The stock market has returned an average annual 10% over the past 50 years. So let’s say you remove $10,000 from your 401(k) at age 30 to fix up your home or car. You’ll lose $1,000 to a penalty, which isn’t great.

But imagine you could’ve invested that $10,000 at 10% a year through age 65. When you think about it that way, your $10,000 withdrawal could mean retiring with about $281,000 less. In that context, the $1,000 penalty you’re looking at is negligible. The bigger problem is the shortfall you’re left with for losing out on years of growth.

Build an emergency fund so you don’t need to tap your retirement savings

Many people end up raiding their IRAs or 401(k)s prematurely because they don’t have emergency savings to fall back on. In fact, the aforementioned survey found that women only have a median of $2,400 in emergency savings. That may be enough to cover a modest home or car repair in some cases — but not a major one.
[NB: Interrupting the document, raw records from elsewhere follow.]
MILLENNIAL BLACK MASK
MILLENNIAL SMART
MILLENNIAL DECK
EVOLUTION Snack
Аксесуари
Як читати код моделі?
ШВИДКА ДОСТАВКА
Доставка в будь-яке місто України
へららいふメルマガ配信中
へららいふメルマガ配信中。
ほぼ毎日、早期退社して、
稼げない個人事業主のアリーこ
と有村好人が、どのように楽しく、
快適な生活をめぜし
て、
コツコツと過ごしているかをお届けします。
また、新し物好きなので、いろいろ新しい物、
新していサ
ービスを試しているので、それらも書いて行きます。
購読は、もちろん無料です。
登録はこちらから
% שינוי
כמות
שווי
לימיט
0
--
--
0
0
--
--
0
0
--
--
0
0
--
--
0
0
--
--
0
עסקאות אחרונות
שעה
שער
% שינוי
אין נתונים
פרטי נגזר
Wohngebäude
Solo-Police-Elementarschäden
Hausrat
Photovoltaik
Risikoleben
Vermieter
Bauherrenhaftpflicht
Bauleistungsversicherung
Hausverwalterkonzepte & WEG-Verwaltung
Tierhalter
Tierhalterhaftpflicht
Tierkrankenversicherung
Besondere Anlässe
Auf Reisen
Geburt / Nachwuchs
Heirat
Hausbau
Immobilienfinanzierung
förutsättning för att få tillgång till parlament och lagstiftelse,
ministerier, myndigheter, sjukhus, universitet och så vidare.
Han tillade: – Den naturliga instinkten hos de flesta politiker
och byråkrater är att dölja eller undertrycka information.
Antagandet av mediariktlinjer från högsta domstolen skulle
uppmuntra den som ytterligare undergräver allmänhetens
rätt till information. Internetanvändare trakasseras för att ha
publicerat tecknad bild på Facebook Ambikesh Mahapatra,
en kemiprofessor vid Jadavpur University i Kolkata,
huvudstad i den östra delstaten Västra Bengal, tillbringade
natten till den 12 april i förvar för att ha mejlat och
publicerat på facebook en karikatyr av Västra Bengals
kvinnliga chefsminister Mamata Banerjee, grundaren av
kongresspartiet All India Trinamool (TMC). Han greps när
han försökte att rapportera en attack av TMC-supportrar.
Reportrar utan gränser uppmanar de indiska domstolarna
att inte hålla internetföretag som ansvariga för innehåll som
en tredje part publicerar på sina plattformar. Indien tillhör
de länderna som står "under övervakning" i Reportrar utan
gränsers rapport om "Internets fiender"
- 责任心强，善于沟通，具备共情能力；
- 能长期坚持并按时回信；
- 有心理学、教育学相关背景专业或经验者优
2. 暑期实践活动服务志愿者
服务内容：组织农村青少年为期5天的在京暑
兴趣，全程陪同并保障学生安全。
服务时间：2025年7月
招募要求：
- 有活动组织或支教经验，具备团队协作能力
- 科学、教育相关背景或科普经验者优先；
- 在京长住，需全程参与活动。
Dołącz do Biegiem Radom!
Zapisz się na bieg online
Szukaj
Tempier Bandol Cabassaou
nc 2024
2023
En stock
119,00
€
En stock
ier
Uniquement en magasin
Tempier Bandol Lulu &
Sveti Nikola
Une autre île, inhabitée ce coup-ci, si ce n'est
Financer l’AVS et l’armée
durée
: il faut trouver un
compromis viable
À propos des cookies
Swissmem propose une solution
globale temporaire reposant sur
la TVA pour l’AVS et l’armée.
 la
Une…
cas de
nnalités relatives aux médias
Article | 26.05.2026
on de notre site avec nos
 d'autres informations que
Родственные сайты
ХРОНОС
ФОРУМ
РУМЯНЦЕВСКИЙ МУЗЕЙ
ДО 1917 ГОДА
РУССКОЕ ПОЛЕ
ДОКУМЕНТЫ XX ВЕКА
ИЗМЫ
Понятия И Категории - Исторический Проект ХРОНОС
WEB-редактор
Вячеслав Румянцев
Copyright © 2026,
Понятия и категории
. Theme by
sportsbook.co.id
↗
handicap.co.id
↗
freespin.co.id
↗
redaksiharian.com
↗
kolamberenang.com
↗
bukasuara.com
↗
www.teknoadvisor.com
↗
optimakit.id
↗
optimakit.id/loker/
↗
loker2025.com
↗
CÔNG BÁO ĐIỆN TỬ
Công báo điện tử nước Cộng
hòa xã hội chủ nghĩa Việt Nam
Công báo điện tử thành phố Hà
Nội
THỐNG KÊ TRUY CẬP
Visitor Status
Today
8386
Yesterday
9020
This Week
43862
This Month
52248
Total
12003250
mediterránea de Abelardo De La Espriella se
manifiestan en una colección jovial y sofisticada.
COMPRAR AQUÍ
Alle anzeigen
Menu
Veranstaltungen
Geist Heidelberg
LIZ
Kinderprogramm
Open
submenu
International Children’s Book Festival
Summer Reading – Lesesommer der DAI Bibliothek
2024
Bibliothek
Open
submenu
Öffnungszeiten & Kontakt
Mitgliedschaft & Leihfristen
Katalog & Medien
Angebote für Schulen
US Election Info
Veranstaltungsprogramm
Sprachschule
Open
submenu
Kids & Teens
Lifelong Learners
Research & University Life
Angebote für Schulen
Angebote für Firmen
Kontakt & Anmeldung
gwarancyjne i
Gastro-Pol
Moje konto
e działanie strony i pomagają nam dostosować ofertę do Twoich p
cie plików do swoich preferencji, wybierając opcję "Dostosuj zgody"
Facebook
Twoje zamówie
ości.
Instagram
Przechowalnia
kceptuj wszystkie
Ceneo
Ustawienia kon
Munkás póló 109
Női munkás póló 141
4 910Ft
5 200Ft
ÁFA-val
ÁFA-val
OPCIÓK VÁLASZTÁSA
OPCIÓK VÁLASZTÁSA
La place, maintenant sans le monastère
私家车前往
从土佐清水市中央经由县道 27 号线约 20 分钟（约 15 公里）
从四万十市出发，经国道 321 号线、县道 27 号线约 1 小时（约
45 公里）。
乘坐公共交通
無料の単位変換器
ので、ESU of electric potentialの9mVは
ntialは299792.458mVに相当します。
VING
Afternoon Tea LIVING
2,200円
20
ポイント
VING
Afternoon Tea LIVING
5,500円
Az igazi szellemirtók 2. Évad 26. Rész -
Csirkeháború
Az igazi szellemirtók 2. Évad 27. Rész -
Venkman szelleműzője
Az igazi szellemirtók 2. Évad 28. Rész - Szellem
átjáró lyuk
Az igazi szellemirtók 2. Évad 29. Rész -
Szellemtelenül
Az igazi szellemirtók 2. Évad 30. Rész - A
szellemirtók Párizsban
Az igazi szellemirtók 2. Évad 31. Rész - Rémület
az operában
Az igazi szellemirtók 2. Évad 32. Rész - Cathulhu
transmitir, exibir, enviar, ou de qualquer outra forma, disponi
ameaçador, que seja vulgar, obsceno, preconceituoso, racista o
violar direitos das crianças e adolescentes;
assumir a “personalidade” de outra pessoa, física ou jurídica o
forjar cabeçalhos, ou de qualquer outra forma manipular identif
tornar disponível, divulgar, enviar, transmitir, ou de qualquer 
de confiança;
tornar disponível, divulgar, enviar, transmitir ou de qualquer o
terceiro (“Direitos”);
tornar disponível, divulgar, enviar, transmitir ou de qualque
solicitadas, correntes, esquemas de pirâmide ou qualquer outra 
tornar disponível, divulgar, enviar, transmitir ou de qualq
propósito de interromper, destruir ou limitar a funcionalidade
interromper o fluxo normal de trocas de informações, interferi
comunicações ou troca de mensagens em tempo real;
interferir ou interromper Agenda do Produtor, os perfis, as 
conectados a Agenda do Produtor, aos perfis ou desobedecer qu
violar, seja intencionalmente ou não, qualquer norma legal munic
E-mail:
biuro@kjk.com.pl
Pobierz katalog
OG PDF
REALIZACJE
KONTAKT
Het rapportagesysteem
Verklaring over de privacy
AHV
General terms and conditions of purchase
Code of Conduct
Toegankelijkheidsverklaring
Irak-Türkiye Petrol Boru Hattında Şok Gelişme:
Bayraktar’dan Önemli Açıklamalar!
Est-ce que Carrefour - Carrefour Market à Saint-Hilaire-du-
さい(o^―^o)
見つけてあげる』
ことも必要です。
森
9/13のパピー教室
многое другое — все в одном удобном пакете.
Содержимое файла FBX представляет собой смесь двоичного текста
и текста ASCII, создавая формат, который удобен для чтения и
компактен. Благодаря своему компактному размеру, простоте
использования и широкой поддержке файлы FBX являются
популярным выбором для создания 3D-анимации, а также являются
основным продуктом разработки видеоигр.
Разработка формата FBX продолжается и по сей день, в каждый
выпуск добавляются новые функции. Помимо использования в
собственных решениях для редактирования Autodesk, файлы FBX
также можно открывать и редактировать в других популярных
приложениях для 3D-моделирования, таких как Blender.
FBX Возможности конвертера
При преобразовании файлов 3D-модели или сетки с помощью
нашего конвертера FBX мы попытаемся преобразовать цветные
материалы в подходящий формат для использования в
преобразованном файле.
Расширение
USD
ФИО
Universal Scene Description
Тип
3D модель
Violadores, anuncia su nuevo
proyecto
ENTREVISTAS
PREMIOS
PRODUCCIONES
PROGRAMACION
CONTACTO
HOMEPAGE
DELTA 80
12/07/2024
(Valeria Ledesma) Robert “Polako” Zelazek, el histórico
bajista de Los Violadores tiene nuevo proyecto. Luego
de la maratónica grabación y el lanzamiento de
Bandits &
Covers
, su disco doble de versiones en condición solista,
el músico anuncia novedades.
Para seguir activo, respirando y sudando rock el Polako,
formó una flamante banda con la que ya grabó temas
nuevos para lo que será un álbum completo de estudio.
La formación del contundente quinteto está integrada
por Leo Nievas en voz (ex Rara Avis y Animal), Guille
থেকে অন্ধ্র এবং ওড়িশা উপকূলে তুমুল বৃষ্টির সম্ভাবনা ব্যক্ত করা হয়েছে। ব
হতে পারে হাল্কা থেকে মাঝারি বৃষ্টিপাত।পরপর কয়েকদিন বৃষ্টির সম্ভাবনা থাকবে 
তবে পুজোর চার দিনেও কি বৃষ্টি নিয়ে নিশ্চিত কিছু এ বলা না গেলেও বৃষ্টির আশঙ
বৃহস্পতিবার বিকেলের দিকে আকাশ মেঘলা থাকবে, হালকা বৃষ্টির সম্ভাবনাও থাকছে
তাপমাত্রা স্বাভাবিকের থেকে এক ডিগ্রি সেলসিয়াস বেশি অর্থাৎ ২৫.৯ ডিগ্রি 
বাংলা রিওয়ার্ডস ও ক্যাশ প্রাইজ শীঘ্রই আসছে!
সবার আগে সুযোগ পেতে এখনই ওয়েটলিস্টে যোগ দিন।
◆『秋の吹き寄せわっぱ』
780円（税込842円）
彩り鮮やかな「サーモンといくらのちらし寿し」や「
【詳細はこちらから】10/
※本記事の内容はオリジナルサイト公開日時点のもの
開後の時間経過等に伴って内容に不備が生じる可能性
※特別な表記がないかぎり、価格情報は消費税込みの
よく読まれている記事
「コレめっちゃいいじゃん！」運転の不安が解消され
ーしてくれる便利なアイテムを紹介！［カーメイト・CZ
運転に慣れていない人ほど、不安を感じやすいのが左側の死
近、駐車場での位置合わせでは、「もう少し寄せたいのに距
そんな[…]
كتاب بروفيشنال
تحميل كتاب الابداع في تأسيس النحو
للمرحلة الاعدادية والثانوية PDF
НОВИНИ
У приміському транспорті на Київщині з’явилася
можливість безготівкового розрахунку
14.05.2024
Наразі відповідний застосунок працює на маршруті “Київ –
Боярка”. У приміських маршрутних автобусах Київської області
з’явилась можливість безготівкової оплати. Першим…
Also, a sum of $2,400 probably isn’t enough to pay all of your essential bills during a months-long period of unemployment. So if you want to keep your nest egg intact and avoid a financial shortfall later in life, it’s a good idea to focus on building up your emergency cash reserves. At a minimum, you should aim for a large enough balance to cover three full months of essential living expenses.

Once you’ve done that, you can then focus on finding ways to add to your IRA or 401(k). But your goal should really be to set yourself up to not have to raid the long-term savings you’ve worked hard to build to date.